Thomas Salvador • Director of The Mountain
"My main character leaves a lot behind him in order to find something deep inside of himself, in order to be reborn"
- CANNES 2022: The French filmmaker discusses the making of his latest film, which unfolds almost entirely in the high mountains and boasts a sci-fi dimension
Revealed by way of Vincent [+see also:
film profile] (screened in San Sebastián’s New Directors section in 2014), French filmmaker Thomas Salvador presented his second feature The Mountain [+see also:
interview: Thomas Salvador
film profile] in the 75th Cannes Film Festival’s Directors’ Fortnight, walking away with the SACD Prize.
Cineuropa: What gave you the idea to make a fiction film set almost entirely in the high mountains, and notably on a glacier, with all the logistical constraints this entails?

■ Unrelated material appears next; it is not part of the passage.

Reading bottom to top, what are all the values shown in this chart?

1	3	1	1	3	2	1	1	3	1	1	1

Thomas Salvador: I always knew I’d make a film in the mountains. When I was a teen, I wanted to be a filmmaker and a mountain guide: it was a real passion, even though there was a sci-fi element to my relationship with the mountains. Twenty years ago, I was working on a mountain film project with a mountaineer who was a bit of an idol to me as a teen. I played a young mountaineer who was happy in the mountains and who didn’t want to come back down again, which society and the world below found quite upsetting. So I already had this character from The Mountain in mind. But at the time, the mountaineer in question died and I pushed the project to one side. When I went back to it, I adapted it to my age and to current ecological issues which are vastly important. I knew we’d need a tiny crew when it came to shooting the film. There could only be a small number of us because we needed to be highly reactive: the weather’s very changeable in the mountains, and this was especially the case for us, given that we experienced the worst weather they’d seen in twenty years, and this becomes a real danger in the mountains. We had to wait to be invited by the mountains rather than attempting to conquer them; we had to be humble and happy to film whatever it was they offered us, while continually adapting our work plan.

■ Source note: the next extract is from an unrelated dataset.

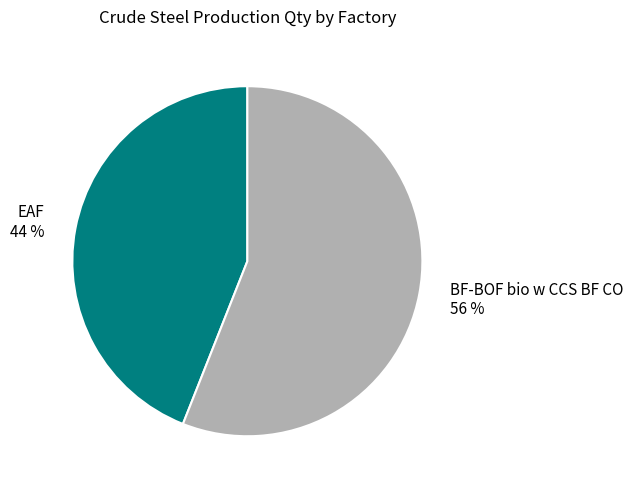

What is the ratio of the value at EAF to the value at BF-BOF bio w CCS BF CO?

0.8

Is Pierre’s refusal to come down from the glacier an attempt to escape? Or a desire to get back to basics? Or both?
His flight isn’t discussed; it happens off-camera. But I staged it so that people could identify with Pierre, with whatever they were looking to escape from. But the question of what the basics actually are is key, because he’s a character who learns to question his desires, his needs, his priorities. He takes a much-needed step back and gives himself this time and space, which a lot of people don’t do and which they don’t even see as an option. Because we’re so caught up in speed, driven by so many things, that a lot passes us by. The resounding call of the mountains allows Pierre to get perspective in the literal sense, to change his relationship with time, to take pleasure in slowness and in distance; he leaves a lot of material things behind him, he quits his job, etc., in order to find himself, to find something deep inside of him, in order to be reborn.

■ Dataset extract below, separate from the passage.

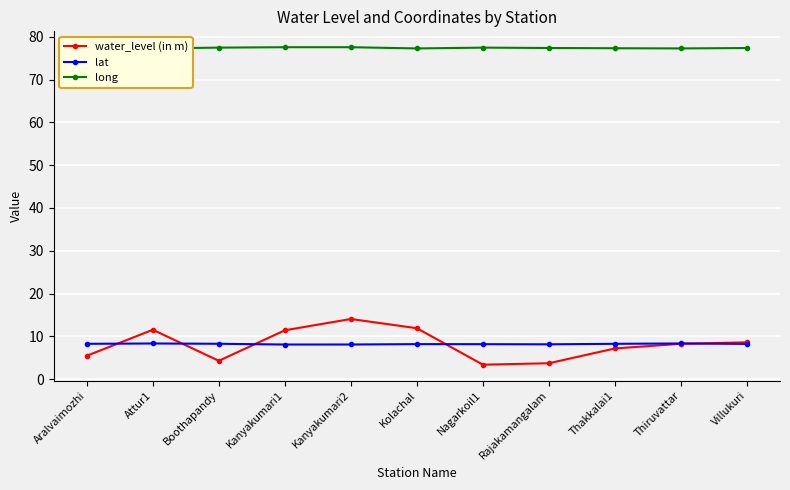

What is the value of the water_level (in m) point at the 3rd from the left?

4.3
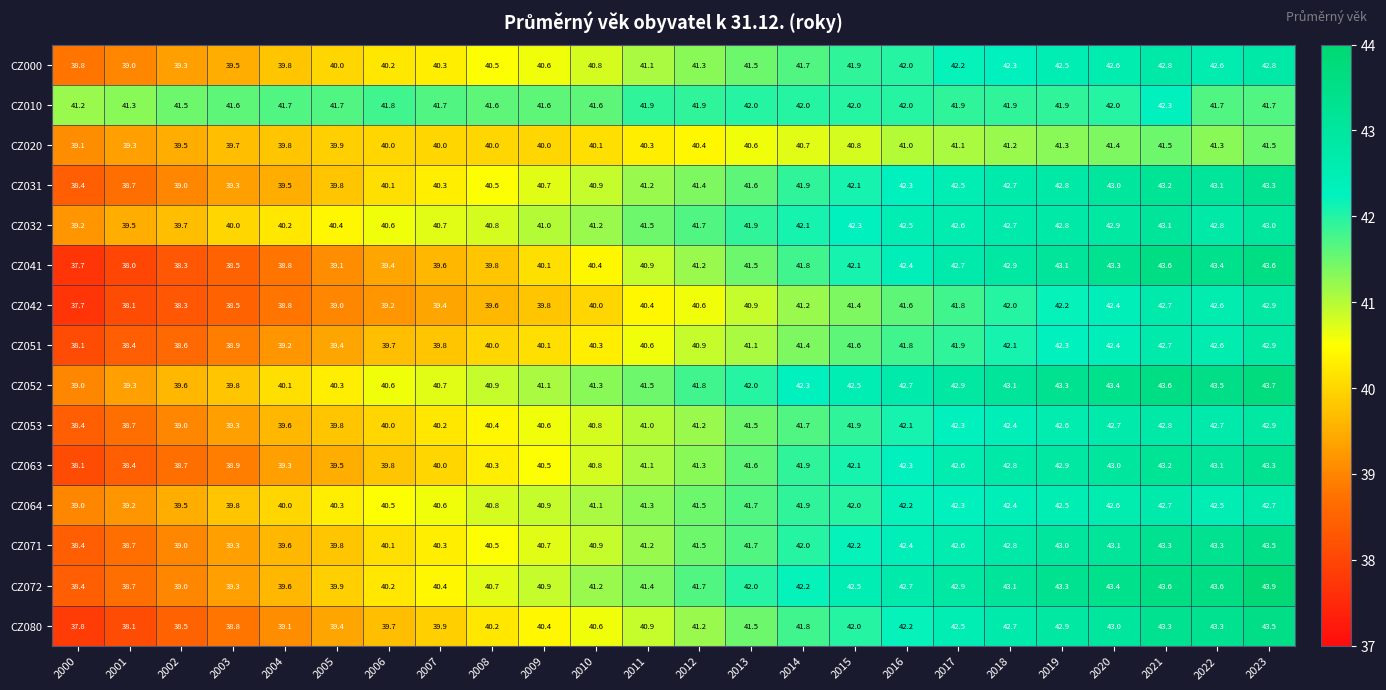

True or false: CZ071 has a value of 58.1 at 2015.

False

Just like with Vincent, there’s a sci-fi dimension to The Mountain. What do you like about this genre?
Sci-fi allows you to talk about society, philosophy, politics even, without actually verbalising or psychoanalysing it, all by way of the subject in question, displacement, images and sound. My films question the correct role which we seek to play in society. In The Mountain, someone with a “normal” life feels the need to take on the elements and matter itself. I did also want to include an encounter with an Other and I even thought about aliens at one point (laughs). But while writing the film, I realised that it needed to come from the mountains, and ultimately it became intertwined with a distinct reality: the mountains are collapsing on account of global warming. So these beings that Pierre meets live in the mountains and their habitat just isn’t working as it should. There’s no ecological discourse in the film, but the character is faced with the same reality as mountaineers and mountain guides, many of whom are changing profession because, in the summertime, the mountains aren’t as accessible given the continual rockfalls and huge mountainside collapses. And, as he no longer has too many ties down below the mountain, or that much desire to be there, Pierre gives into this surge of curiosity. He’ll no doubt have to go one step too far in order to find reason and love, before turning around and returning to his old life, albeit as a changed man, to peacefully pass on his experience.